■ **Kutipan Sumber**:
OPINI

ARTIKEL

KHASANAH

MOZAIK

NASIONAL

INTERNATIONAL

.

.

Rabu, 08 Agustus 2018

“Diam” Sumber Keselamatan

“Diam” Sumber Keselamatan



Jaga lisan agar tak banyak bicara

10Berita, IMAM Syafi’i dalam kitab “Dîwân al-Imâm al-Syâfi’i” (1431: 63) pernah menyenandungkan sya’ir yang berjudul “As-Sukûtu Salamatun” (Diam adalah keselamatan). Kandungan dari bait-bait berikut ini sangat menarik untuk dijadikan refleksi di tengah era digital yang penuh dengan fitnah dan hasutan.

Beliau melantunkan:

قَالُوْا : سَكَتَّ وَقَدْ خُوْصِمْتَ قُلْتُ لَهُمْ                           إِنَّ الْجَوَابَ لِبَابِ الشَّرِّ مِفْتَاحُ

وَالصَّمْتُ عَنْ جَاهِلٍ أَوْ أَحْمَقٍ شَرَفٌ                          وَفِيْهِ أَيْضًا لِصَوْنِ الْعِرْضِ إِصْلاَحُ

أَمَا تَرَى الْأَسَدَ تُخْشَى وَهْيَ صَامِتَةٌ؟                          وِالْكَلْبُ يُخْسَى، لَعًمْريْ، وَهْوَ نَبَّاحُ

Mereka berkata, “Kamu diam saja padahal dimusuhi,” lantas aku menjawab,


            “Sungguh, malah membuka pintu kejahatan jika aku turut menjawab

Bersikap diam terhadap orang bodoh atau pandir adalah kemuliaan


             Dsamping itu juga bisa menjaga dan memperbaiki kehormatan

Tidakkah engkau melihat singa ditakuti padahal dia diam (tak banyak omong)?


             Sedangkan anjing dihinakan, karena dia menggonggong.”

Dari bait sya`ir yang indah ini, bisa diambil pelajaran. Pertama, tidak usah meladeni permusuhan seseorang jahil dengan jawaban yang malah akan menimbulkan keburukan yang lebih besar. Kedua, diam atau tidak meladeni orang yang bodoh adalah kemuliaan. Ketiga, tidak merespon orang pandir juga bisa menjaga kehormatan diri. Maka, dalam situasi demikian, sebaik-baik sikap adalah diam.

■ **Butir Tugas**: Tolong lanjutkan tulisan tentang diam di atas, mulai setelah kalimat terakhirnya. Materi berikut tidak ada hubungannya dengan tulisan tentang diam di atas.

■ **Materi yang Diberikan**:
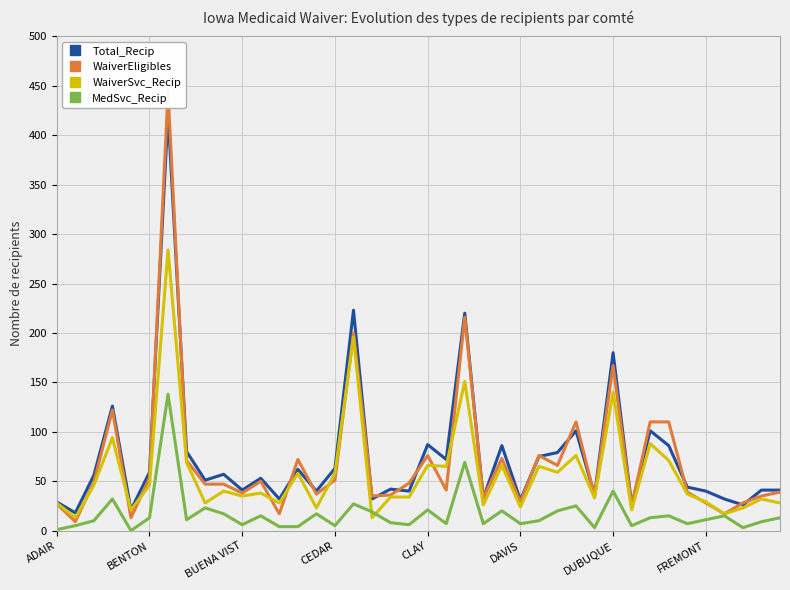

True or false: MedSvc_Recip and Total_Recip intersect in this chart.

False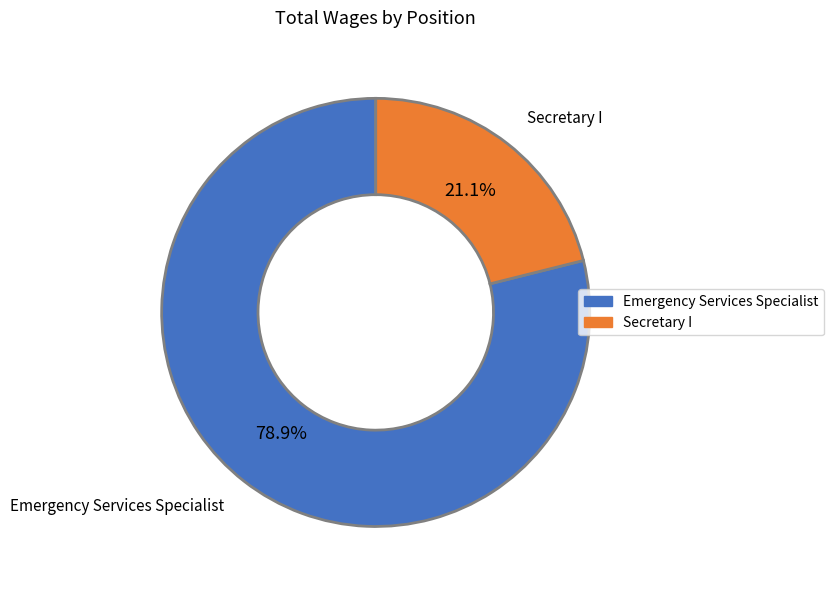

How many slices are in this pie chart?

2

■ **Hasil Tugas Ini**:
Bukankah ada ayat al-Qur`an yang menyarankan wa a’ridh ‘anil jâhilîn [dan berpalinglah dari orang-orang yang jahil] (QS. Al-A’raf [7]: 199). Dengan tidak meladeni mereka, maka marwah dan kehormatan diri akan terjaga. Demikian juga Maryam pasca kelahiran Isa AS dan kembali ke kediamannya. Banyak yang menuduhnya macam-macam, tapi dia diajari oleh Allah agar diam saja (QS. Maryam [19]: 26).

Pada bait sya’ir ketiga, Imam Syafi’i rahimahullah menyampaikan analogi menarik mengenai begitu berartinya sikap diam. Diam –dalam kondisi demikian- diibaratkan seperti diamnya singa. Singa diam justru ditakuti. Sedangkan anjing yang menggonggong, justru dihinakan, direndahkan, bahkan diusir dilempar pakai batu. Maka tidak heran jika ada ungkapan: “Anjing menggonggong kafilah tetap berlalu.” Tidak perlu meladeni omongan orang yang jahil.

Dalam hadits Nabi Shalallahu ‘Alaihi Wassallam bahkan, diam merupakan indikator kuat keimanan seseorang kepada Allah dan Hari Akhir:

وَمَنْ كَانَ يُؤْمِنُ بِاللَّهِ وَاليَوْمِ الآخِرِ فَلْيَقُلْ خَيْرًا أَوْ لِيَصْمُتْ

“Dan barangsiapa yang beriman kepada Allah dan Hari Akhir, maka berkatalah yang baik atau diamlah.” (HR. Bukhari, Muslim).

Namun, yang menjadi catatan penting dalam hadits ini, yang diusahakan terlebih dahulu adalah mengatakan sesuatu yang baik. Jika sudah tidak mampu, maka diam adalah lebih baik.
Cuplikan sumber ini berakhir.